** Start Given text **
Romancing the Threshold
From Comfort Reads to Cultural Alchemy — Reimagining the Worlds We Long to Create
Hellelil and Hildebrand, the Meeting on the Turret Stairs (1864) - Frederic William Burton (1816-1900).
Unless one is living under a cosy rock, there’s a growing sense that the world as we know it is molting right in front of us. If 2020 was a rude awakening to how quickly what we thought was normal could be brushed aside, 2025 feels like a battering ram to our psyches. As the collective plot twists of our world catapult us through the gaping threshold between what was and what is yet to come, we lose our emotional anchor. Unpredictability jars our nervous system, leaving us in a constant state of hypervigilance.
That’s not taking into account our personal transition through this collective maelstrom. In the past couple of years, and for many since 2020, I’ve noticed how many shifts and sudden changes folks are handling. Death in its many permutations (i.e., divorce, death of a loved one, loss of jobs, geographical moves, etc.) is in every story I hear in my social circles. In my group of friends, four of us have had a parent die within the year. Endings usher grief, a landscape we’re poorly equipped to journey through due to our culture’s inability to give us the space for it.
Eight years ago, when I first journeyed through the landscape of grief after my father died, my first loss of a parent, I found solace through myth and in writing. I wrote the beginnings of a novel as a way to reimagine and make sense of my grief. Writing that story, although I never finished, served as a guiding thread through the labyrinth of sorrow.
** End Given text **
** Start Information shown **
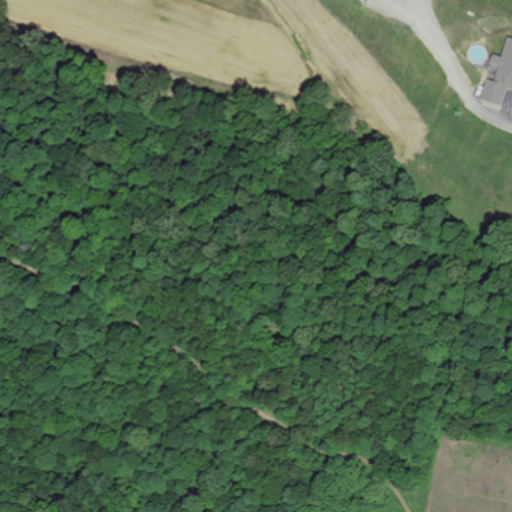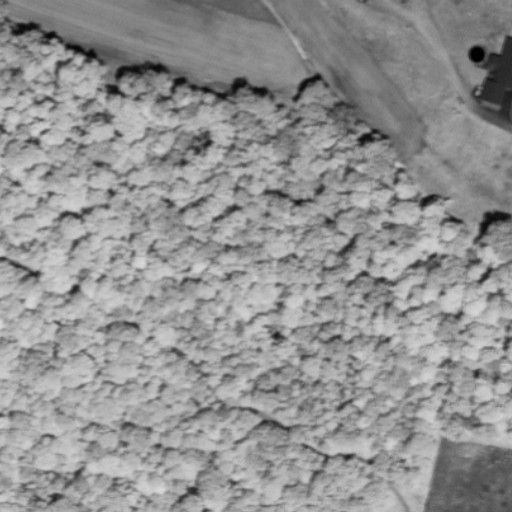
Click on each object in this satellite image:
** End Information shown **
** Start Information shown **
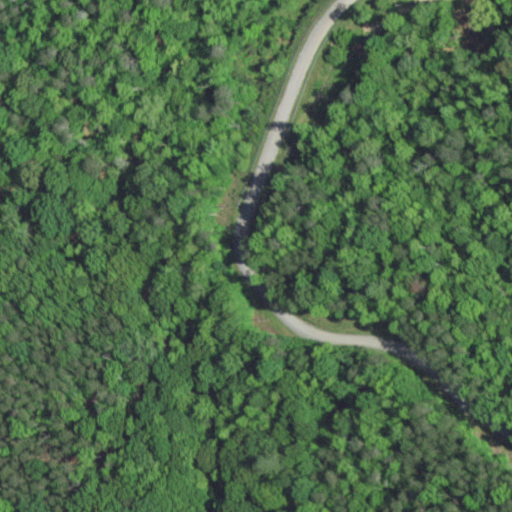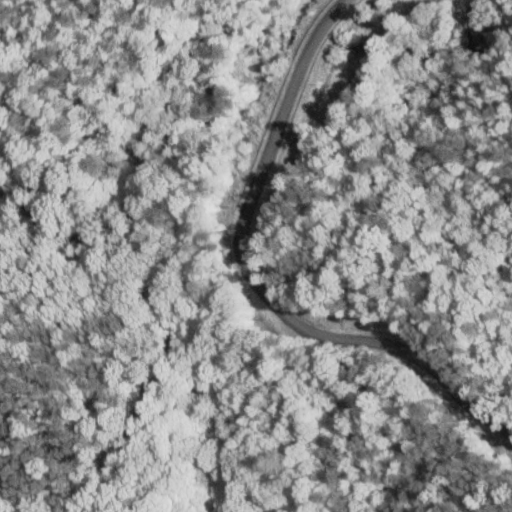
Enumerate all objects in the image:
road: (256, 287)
** End Information shown **
• Directions for this task:
Continue the essay "Romancing the Threshold," on grief and collective upheaval, from its final paragraph onward.

• The answer:
Nevertheless, grief is never repetitive. It’s creative in its manifestation, even within the same person. I expected my grief over my mother’s death last year to feel similar to how I felt about my father’s passing, but that isn’t so. I had very different relationships with them, and I’m also not the same person I was eight years ago. This time, my journey through the landscape of grief feels less sorrowful, but more filled with feeling adrift, as if parts of my sense of identity died along with my mother. It’s like a massive room in my psyche has been cleared out, and I don’t have the new ‘furniture’ for it yet. This feels at times exciting for its potential, but also discomforting. And all the things that used to soothe me and serve as emotional anchors have felt lacking. Until I started reading romance novels.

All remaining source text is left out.